In the November 8, 2016 general election, Nevada voters narrowly passed Ballot Question 1, requiring background checks for most private firearm transfers between unlicensed individuals (known as "private-party sales").
However, on December 28, 2016, Nevada Attorney General Adam Paul Laxalt (R) said Question 1 could not be enforced because the FBI refuses to conduct such background checks and the state lacks the authority to do so.
Question 1 was set to take effect at the end on Sunday (December 31, 2016). It would have made private-party gun transfers subject to the same background checks required when people purchase a gun through a federally licensed dealer.
The initiative required that people conducting background checks for private transfers do so through the FBI's National Instant Criminal Background Check System. But on December 14th, the FBI notified the Nevada Department of Public Safety that it would not conduct such checks.
The FBI's notification stated that “the recent passage of the Nevada legislation regarding background checks for private sales cannot dictate how federal resources are applied.”

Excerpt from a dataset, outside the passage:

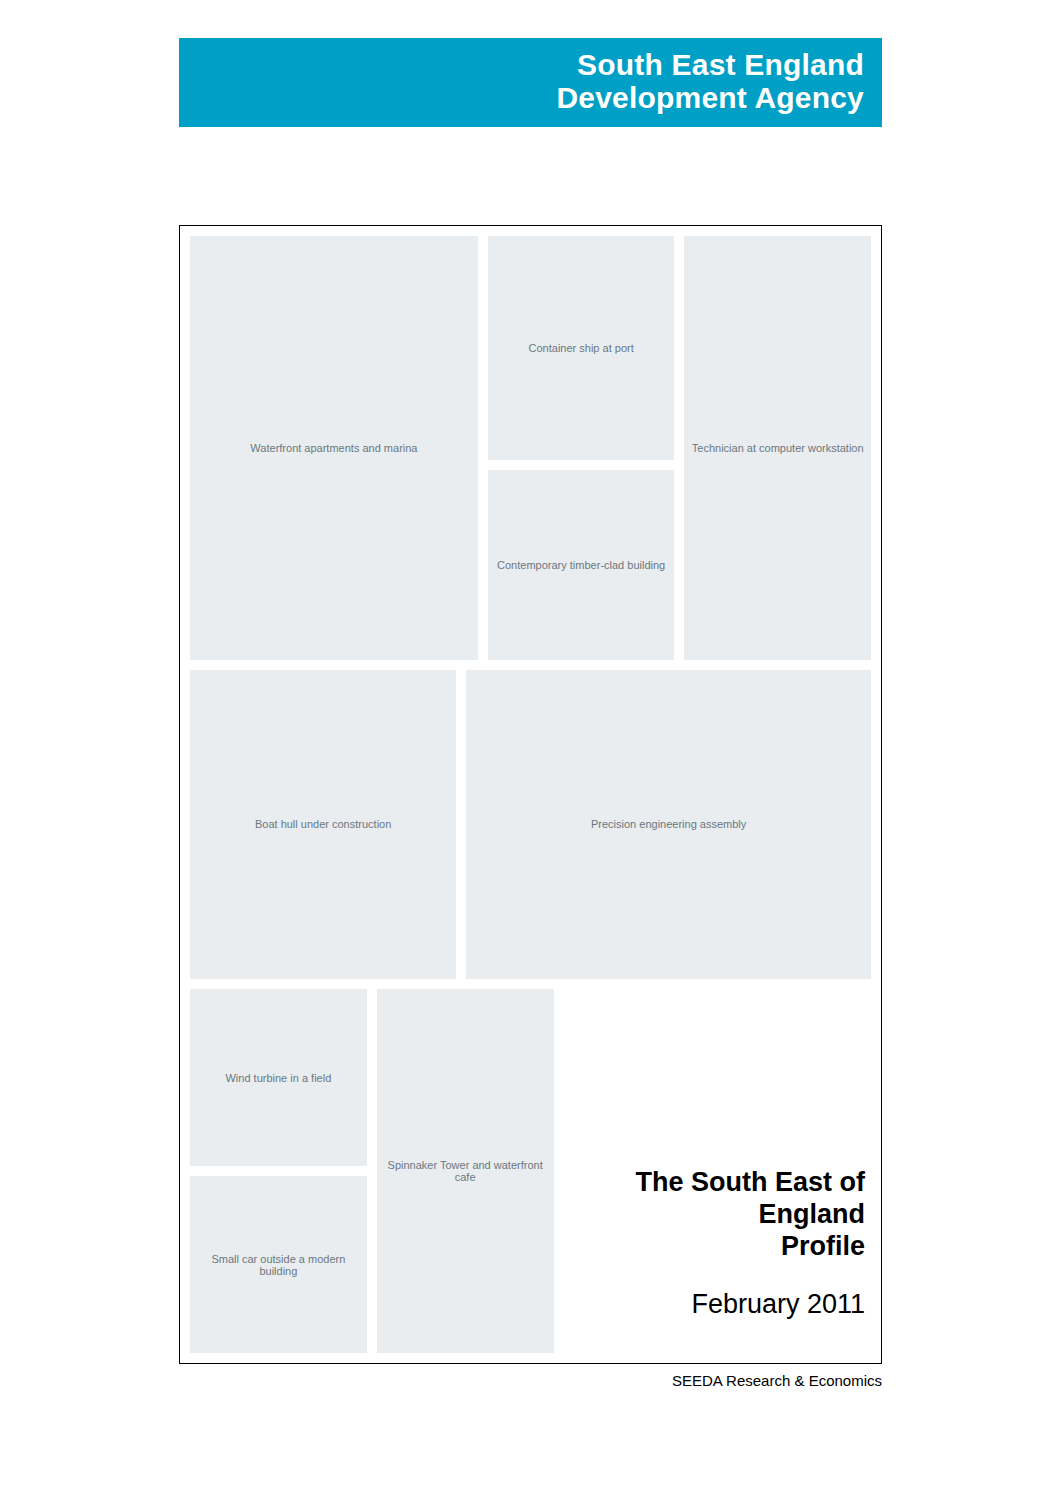South East England Development Agency
The South East of England
Profile
February 2011
SEEDA Research & Economics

The FBI further suggested that the state of Nevada was better positioned than the FBI to conduct the background checks through the Nevada Department of Public Safety Criminal History Repository.
However, AG Laxalt concluded that doing so would violate the initiative's language because Question 1 provided for background checks on private party sales to be conducted by the FBI.
For now, private party sales will continue as before the passage of Question 1. But we doubt that Nevadans have heard the last of this.